* What you will do
Give every line of the data below as a JSON list of strings, one string per line, leaving out blank lines.

* Data in this exercise
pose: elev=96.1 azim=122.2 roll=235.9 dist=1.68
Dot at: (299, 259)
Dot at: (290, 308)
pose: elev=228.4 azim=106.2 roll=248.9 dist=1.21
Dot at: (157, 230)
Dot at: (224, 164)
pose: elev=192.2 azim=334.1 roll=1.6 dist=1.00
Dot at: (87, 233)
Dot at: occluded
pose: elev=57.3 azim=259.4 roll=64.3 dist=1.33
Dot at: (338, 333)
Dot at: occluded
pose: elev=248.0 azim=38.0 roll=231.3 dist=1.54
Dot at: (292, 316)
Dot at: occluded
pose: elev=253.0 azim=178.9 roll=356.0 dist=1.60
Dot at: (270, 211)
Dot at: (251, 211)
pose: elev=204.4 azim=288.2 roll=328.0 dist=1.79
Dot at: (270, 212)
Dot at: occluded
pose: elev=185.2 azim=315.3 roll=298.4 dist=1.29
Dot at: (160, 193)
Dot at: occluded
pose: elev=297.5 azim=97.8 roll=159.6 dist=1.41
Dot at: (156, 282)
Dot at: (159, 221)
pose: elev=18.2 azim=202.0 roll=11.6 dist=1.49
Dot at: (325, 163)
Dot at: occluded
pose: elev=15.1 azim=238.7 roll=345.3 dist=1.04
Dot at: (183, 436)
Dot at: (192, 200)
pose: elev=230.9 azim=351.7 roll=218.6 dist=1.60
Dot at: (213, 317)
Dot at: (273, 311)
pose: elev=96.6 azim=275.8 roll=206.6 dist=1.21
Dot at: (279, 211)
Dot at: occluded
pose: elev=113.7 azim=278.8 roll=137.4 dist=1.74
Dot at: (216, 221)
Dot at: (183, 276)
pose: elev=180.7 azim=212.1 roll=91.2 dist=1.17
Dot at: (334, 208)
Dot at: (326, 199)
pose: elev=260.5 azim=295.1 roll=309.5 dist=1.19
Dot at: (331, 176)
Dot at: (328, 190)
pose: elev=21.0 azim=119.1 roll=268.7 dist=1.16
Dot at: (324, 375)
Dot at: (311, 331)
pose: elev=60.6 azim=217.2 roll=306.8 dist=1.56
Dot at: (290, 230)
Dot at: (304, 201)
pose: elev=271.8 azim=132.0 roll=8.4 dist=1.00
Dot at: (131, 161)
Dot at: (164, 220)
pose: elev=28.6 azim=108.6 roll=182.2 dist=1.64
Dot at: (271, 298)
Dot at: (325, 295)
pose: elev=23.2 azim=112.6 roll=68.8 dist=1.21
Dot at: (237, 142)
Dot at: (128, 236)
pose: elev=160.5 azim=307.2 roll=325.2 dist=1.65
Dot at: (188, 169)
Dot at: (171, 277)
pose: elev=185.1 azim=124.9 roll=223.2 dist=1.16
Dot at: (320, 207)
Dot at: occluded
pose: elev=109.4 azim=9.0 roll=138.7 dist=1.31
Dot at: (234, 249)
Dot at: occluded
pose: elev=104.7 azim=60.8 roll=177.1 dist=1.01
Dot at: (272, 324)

* Written solution
[
  "pose: elev=96.1 azim=122.2 roll=235.9 dist=1.68",
  "Dot at: (299, 259)",
  "Dot at: (290, 308)",
  "pose: elev=228.4 azim=106.2 roll=248.9 dist=1.21",
  "Dot at: (157, 230)",
  "Dot at: (224, 164)",
  "pose: elev=192.2 azim=334.1 roll=1.6 dist=1.00",
  "Dot at: (87, 233)",
  "Dot at: occluded",
  "pose: elev=57.3 azim=259.4 roll=64.3 dist=1.33",
  "Dot at: (338, 333)",
  "Dot at: occluded",
  "pose: elev=248.0 azim=38.0 roll=231.3 dist=1.54",
  "Dot at: (292, 316)",
  "Dot at: occluded",
  "pose: elev=253.0 azim=178.9 roll=356.0 dist=1.60",
  "Dot at: (270, 211)",
  "Dot at: (251, 211)",
  "pose: elev=204.4 azim=288.2 roll=328.0 dist=1.79",
  "Dot at: (270, 212)",
  "Dot at: occluded",
  "pose: elev=185.2 azim=315.3 roll=298.4 dist=1.29",
  "Dot at: (160, 193)",
  "Dot at: occluded",
  "pose: elev=297.5 azim=97.8 roll=159.6 dist=1.41",
  "Dot at: (156, 282)",
  "Dot at: (159, 221)",
  "pose: elev=18.2 azim=202.0 roll=11.6 dist=1.49",
  "Dot at: (325, 163)",
  "Dot at: occluded",
  "pose: elev=15.1 azim=238.7 roll=345.3 dist=1.04",
  "Dot at: (183, 436)",
  "Dot at: (192, 200)",
  "pose: elev=230.9 azim=351.7 roll=218.6 dist=1.60",
  "Dot at: (213, 317)",
  "Dot at: (273, 311)",
  "pose: elev=96.6 azim=275.8 roll=206.6 dist=1.21",
  "Dot at: (279, 211)",
  "Dot at: occluded",
  "pose: elev=113.7 azim=278.8 roll=137.4 dist=1.74",
  "Dot at: (216, 221)",
  "Dot at: (183, 276)",
  "pose: elev=180.7 azim=212.1 roll=91.2 dist=1.17",
  "Dot at: (334, 208)",
  "Dot at: (326, 199)",
  "pose: elev=260.5 azim=295.1 roll=309.5 dist=1.19",
  "Dot at: (331, 176)",
  "Dot at: (328, 190)",
  "pose: elev=21.0 azim=119.1 roll=268.7 dist=1.16",
  "Dot at: (324, 375)",
  "Dot at: (311, 331)",
  "pose: elev=60.6 azim=217.2 roll=306.8 dist=1.56",
  "Dot at: (290, 230)",
  "Dot at: (304, 201)",
  "pose: elev=271.8 azim=132.0 roll=8.4 dist=1.00",
  "Dot at: (131, 161)",
  "Dot at: (164, 220)",
  "pose: elev=28.6 azim=108.6 roll=182.2 dist=1.64",
  "Dot at: (271, 298)",
  "Dot at: (325, 295)",
  "pose: elev=23.2 azim=112.6 roll=68.8 dist=1.21",
  "Dot at: (237, 142)",
  "Dot at: (128, 236)",
  "pose: elev=160.5 azim=307.2 roll=325.2 dist=1.65",
  "Dot at: (188, 169)",
  "Dot at: (171, 277)",
  "pose: elev=185.1 azim=124.9 roll=223.2 dist=1.16",
  "Dot at: (320, 207)",
  "Dot at: occluded",
  "pose: elev=109.4 azim=9.0 roll=138.7 dist=1.31",
  "Dot at: (234, 249)",
  "Dot at: occluded",
  "pose: elev=104.7 azim=60.8 roll=177.1 dist=1.01",
  "Dot at: (272, 324)"
]